Take the lines of the data below from the very first through the line containing "4,1,4,$2,$3,$4,$5,$6,$7,$8,$9,$2,$3,0*" and output them exactly, pictures excluded.

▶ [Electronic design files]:
──────────────────────────────

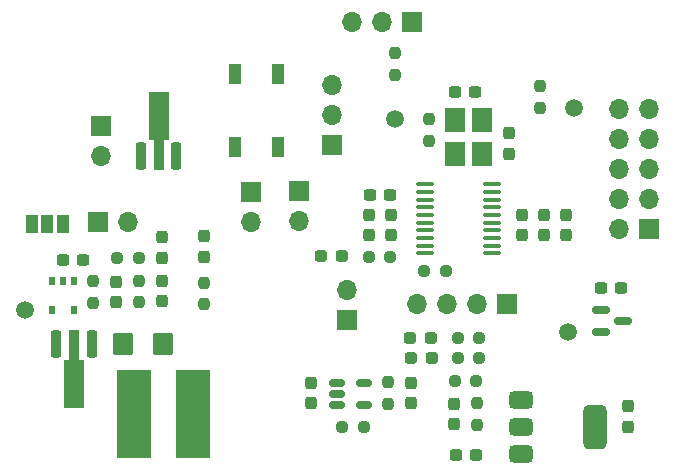
<source format=gts>
G04 #@! TF.GenerationSoftware,KiCad,Pcbnew,7.0.11-7.0.11~ubuntu22.04.1*
G04 #@! TF.CreationDate,2024-04-10T13:53:25+02:00*
G04 #@! TF.ProjectId,pcb_rduhr_lderyck,7063625f-7264-4756-9872-5f6c64657279,rev?*
G04 #@! TF.SameCoordinates,Original*
G04 #@! TF.FileFunction,Soldermask,Top*
G04 #@! TF.FilePolarity,Negative*
%FSLAX46Y46*%
G04 Gerber Fmt 4.6, Leading zero omitted, Abs format (unit mm)*
G04 Created by KiCad (PCBNEW 7.0.11-7.0.11~ubuntu22.04.1) date 2024-04-10 13:53:25*
%MOMM*%
%LPD*%
G01*
G04 APERTURE LIST*
G04 Aperture macros list*
%AMRoundRect*
0 Rectangle with rounded corners*
0 $1 Rounding radius*
0 $2 $3 $4 $5 $6 $7 $8 $9 X,Y pos of 4 corners*
0 Add a 4 corners polygon primitive as box body*
4,1,4,$2,$3,$4,$5,$6,$7,$8,$9,$2,$3,0*
0 Add four circle primitives for the rounded corners*
1,1,$1+$1,$2,$3*
1,1,$1+$1,$4,$5*
1,1,$1+$1,$6,$7*
1,1,$1+$1,$8,$9*
0 Add four rect primitives between the rounded corners*
20,1,$1+$1,$2,$3,$4,$5,0*
20,1,$1+$1,$4,$5,$6,$7,0*
20,1,$1+$1,$6,$7,$8,$9,0*
20,1,$1+$1,$8,$9,$2,$3,0*%
%AMFreePoly0*
4,1,9,5.362500,-0.866500,1.237500,-0.866500,1.237500,-0.450000,-1.237500,-0.450000,-1.237500,0.450000,1.237500,0.450000,1.237500,0.866500,5.362500,0.866500,5.362500,-0.866500,5.362500,-0.866500,$1*%
G04 Aperture macros list end*
%ADD10RoundRect,0.237500X0.237500X-0.250000X0.237500X0.250000X-0.237500X0.250000X-0.237500X-0.250000X0*%
%ADD11RoundRect,0.237500X-0.237500X0.300000X-0.237500X-0.300000X0.237500X-0.300000X0.237500X0.300000X0*%
%ADD12RoundRect,0.237500X-0.250000X-0.237500X0.250000X-0.237500X0.250000X0.237500X-0.250000X0.237500X0*%
%ADD13RoundRect,0.237500X0.250000X0.237500X-0.250000X0.237500X-0.250000X-0.237500X0.250000X-0.237500X0*%
%ADD14R,3.000000X7.500000*%
%ADD15RoundRect,0.237500X0.287500X0.237500X-0.287500X0.237500X-0.287500X-0.237500X0.287500X-0.237500X0*%
%ADD16RoundRect,0.150000X-0.512500X-0.150000X0.512500X-0.150000X0.512500X0.150000X-0.512500X0.150000X0*%
%ADD17RoundRect,0.237500X0.237500X-0.300000X0.237500X0.300000X-0.237500X0.300000X-0.237500X-0.300000X0*%
%ADD18R,1.700000X1.700000*%
%ADD19O,1.700000X1.700000*%
%ADD20R,1.800000X2.100000*%
%ADD21RoundRect,0.375000X-0.625000X-0.375000X0.625000X-0.375000X0.625000X0.375000X-0.625000X0.375000X0*%
%ADD22RoundRect,0.500000X-0.500000X-1.400000X0.500000X-1.400000X0.500000X1.400000X-0.500000X1.400000X0*%
%ADD23R,1.000000X1.500000*%
%ADD24RoundRect,0.237500X-0.237500X0.250000X-0.237500X-0.250000X0.237500X-0.250000X0.237500X0.250000X0*%
%ADD25RoundRect,0.237500X-0.300000X-0.237500X0.300000X-0.237500X0.300000X0.237500X-0.300000X0.237500X0*%
%ADD26RoundRect,0.237500X-0.237500X0.287500X-0.237500X-0.287500X0.237500X-0.287500X0.237500X0.287500X0*%
%ADD27R,0.550000X0.800000*%
%ADD28C,1.500000*%
%ADD29RoundRect,0.225000X-0.225000X0.925000X-0.225000X-0.925000X0.225000X-0.925000X0.225000X0.925000X0*%
%ADD30FreePoly0,270.000000*%
%ADD31RoundRect,0.225000X0.225000X-0.925000X0.225000X0.925000X-0.225000X0.925000X-0.225000X-0.925000X0*%
%ADD32FreePoly0,90.000000*%
%ADD33RoundRect,0.237500X-0.287500X-0.237500X0.287500X-0.237500X0.287500X0.237500X-0.287500X0.237500X0*%
%ADD34RoundRect,0.100000X-0.637500X-0.100000X0.637500X-0.100000X0.637500X0.100000X-0.637500X0.100000X0*%
%ADD35RoundRect,0.150000X-0.587500X-0.150000X0.587500X-0.150000X0.587500X0.150000X-0.587500X0.150000X0*%
%ADD36R,1.100000X1.800000*%
%ADD37RoundRect,0.237500X0.300000X0.237500X-0.300000X0.237500X-0.300000X-0.237500X0.300000X-0.237500X0*%
%ADD38RoundRect,0.050000X0.760000X0.840000X-0.760000X0.840000X-0.760000X-0.840000X0.760000X-0.840000X0*%
G04 APERTURE END LIST*
D10*
X89472000Y-85750522D03*
X89472000Y-83925522D03*
D11*
X116416884Y-78179188D03*
X116416884Y-79904188D03*
D12*
X110679465Y-92232905D03*
X112504465Y-92232905D03*
D13*
X112780000Y-88600000D03*
X110955000Y-88600000D03*
D14*
X88500000Y-95000000D03*
X83500000Y-95000000D03*
D15*
X108680000Y-88600000D03*
X106930000Y-88600000D03*
D16*
X100735668Y-92360000D03*
X100735668Y-93310000D03*
X100735668Y-94260000D03*
X103010668Y-94260000D03*
X103010668Y-92360000D03*
D17*
X82035317Y-85535519D03*
X82035317Y-83810519D03*
D18*
X100300000Y-72280000D03*
D19*
X100300000Y-69740000D03*
X100300000Y-67200000D03*
D20*
X110700000Y-70100000D03*
X110700000Y-73000000D03*
X113000000Y-73000000D03*
X113000000Y-70100000D03*
D21*
X116300000Y-93800000D03*
X116300000Y-96100000D03*
D22*
X122600000Y-96100000D03*
D21*
X116300000Y-98400000D03*
D18*
X107100000Y-61800000D03*
D19*
X104560000Y-61800000D03*
X102020000Y-61800000D03*
D23*
X77507735Y-78937507D03*
X76207735Y-78937507D03*
X74907735Y-78937507D03*
D13*
X102983168Y-96100000D03*
X101158168Y-96100000D03*
D10*
X105600000Y-66312500D03*
X105600000Y-64487500D03*
D24*
X83949999Y-83737506D03*
X83949999Y-85562506D03*
D25*
X123056315Y-84352189D03*
X124781315Y-84352189D03*
D26*
X89500000Y-79950000D03*
X89500000Y-81700000D03*
D11*
X103440679Y-78161818D03*
X103440679Y-79886818D03*
X120088326Y-78176652D03*
X120088326Y-79901652D03*
D12*
X108100000Y-82900000D03*
X109925000Y-82900000D03*
D11*
X105285394Y-78165292D03*
X105285394Y-79890292D03*
D24*
X80084822Y-83798217D03*
X80084822Y-85623217D03*
D11*
X85869050Y-83761905D03*
X85869050Y-85486905D03*
X107020039Y-92397978D03*
X107020039Y-94122978D03*
D17*
X125319312Y-96102977D03*
X125319312Y-94377977D03*
D27*
X78450000Y-83800000D03*
X77500000Y-83800000D03*
X76550000Y-83800000D03*
X76550000Y-86200000D03*
X78450000Y-86200000D03*
D11*
X98548493Y-92395965D03*
X98548493Y-94120965D03*
X110635215Y-94141964D03*
X110635215Y-95866964D03*
D13*
X83951234Y-81830863D03*
X82126234Y-81830863D03*
D18*
X97500000Y-76160000D03*
D19*
X97500000Y-78700000D03*
D24*
X117900000Y-67275000D03*
X117900000Y-69100000D03*
D28*
X120822492Y-69122006D03*
X120300000Y-88100000D03*
D29*
X79959725Y-89099306D03*
D30*
X78459725Y-89186806D03*
D29*
X76959725Y-89099306D03*
D31*
X84122570Y-73210303D03*
D32*
X85622570Y-73122803D03*
D31*
X87122570Y-73210303D03*
D25*
X110680418Y-67725120D03*
X112405418Y-67725120D03*
D18*
X93400000Y-76200000D03*
D19*
X93400000Y-78740000D03*
D18*
X80725000Y-70650000D03*
D19*
X80725000Y-73190000D03*
D18*
X127140000Y-79340000D03*
D19*
X124600000Y-79340000D03*
X127140000Y-76800000D03*
X124600000Y-76800000D03*
X127140000Y-74260000D03*
X124600000Y-74260000D03*
X127140000Y-71720000D03*
X124600000Y-71720000D03*
X127140000Y-69180000D03*
X124600000Y-69180000D03*
D28*
X105600000Y-70019405D03*
D33*
X99391275Y-81683729D03*
X101141275Y-81683729D03*
D25*
X77482732Y-81979763D03*
X79207732Y-81979763D03*
D33*
X106980000Y-90300000D03*
X108730000Y-90300000D03*
D25*
X103506943Y-76507539D03*
X105231943Y-76507539D03*
D13*
X112767500Y-90300000D03*
X110942500Y-90300000D03*
D24*
X105070668Y-92354575D03*
X105070668Y-94179575D03*
D17*
X85893826Y-81792746D03*
X85893826Y-80067746D03*
X115260699Y-72979493D03*
X115260699Y-71254493D03*
D28*
X74300000Y-86200000D03*
D13*
X105225000Y-81700000D03*
X103400000Y-81700000D03*
D24*
X108469612Y-70088892D03*
X108469612Y-71913892D03*
D11*
X118257424Y-78184137D03*
X118257424Y-79909137D03*
D18*
X101600000Y-87100000D03*
D19*
X101600000Y-84560000D03*
D34*
X108137500Y-75575000D03*
X108137500Y-76225000D03*
X108137500Y-76875000D03*
X108137500Y-77525000D03*
X108137500Y-78175000D03*
X108137500Y-78825000D03*
X108137500Y-79475000D03*
X108137500Y-80125000D03*
X108137500Y-80775000D03*
X108137500Y-81425000D03*
X113862500Y-81425000D03*
X113862500Y-80775000D03*
X113862500Y-80125000D03*
X113862500Y-79475000D03*
X113862500Y-78825000D03*
X113862500Y-78175000D03*
X113862500Y-77525000D03*
X113862500Y-76875000D03*
X113862500Y-76225000D03*
X113862500Y-75575000D03*
D35*
X123059481Y-86191142D03*
X123059481Y-88091142D03*
X124934481Y-87141142D03*
D24*
X112542752Y-94091964D03*
X112542752Y-95916964D03*
D36*
X92050000Y-72400000D03*
X92050000Y-66200000D03*
X95750000Y-72400000D03*
X95750000Y-66200000D03*
D18*
X80460000Y-78800000D03*
D19*
X83000000Y-78800000D03*
D37*
X112511013Y-98512792D03*
X110786013Y-98512792D03*
D38*
X86017902Y-89128241D03*
X82617902Y-89128241D03*
D18*
X115080000Y-85700000D03*
D19*
X112540000Y-85700000D03*
X110000000Y-85700000D03*
X107460000Y-85700000D03*
M02*

</source>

──────────────────────────────

▶ [Written answer]:
<source format=gts>
G04 #@! TF.GenerationSoftware,KiCad,Pcbnew,7.0.11-7.0.11~ubuntu22.04.1*
G04 #@! TF.CreationDate,2024-04-10T13:53:25+02:00*
G04 #@! TF.ProjectId,pcb_rduhr_lderyck,7063625f-7264-4756-9872-5f6c64657279,rev?*
G04 #@! TF.SameCoordinates,Original*
G04 #@! TF.FileFunction,Soldermask,Top*
G04 #@! TF.FilePolarity,Negative*
%FSLAX46Y46*%
G04 Gerber Fmt 4.6, Leading zero omitted, Abs format (unit mm)*
G04 Created by KiCad (PCBNEW 7.0.11-7.0.11~ubuntu22.04.1) date 2024-04-10 13:53:25*
%MOMM*%
%LPD*%
G01*
G04 APERTURE LIST*
G04 Aperture macros list*
%AMRoundRect*
0 Rectangle with rounded corners*
0 $1 Rounding radius*
0 $2 $3 $4 $5 $6 $7 $8 $9 X,Y pos of 4 corners*
0 Add a 4 corners polygon primitive as box body*
4,1,4,$2,$3,$4,$5,$6,$7,$8,$9,$2,$3,0*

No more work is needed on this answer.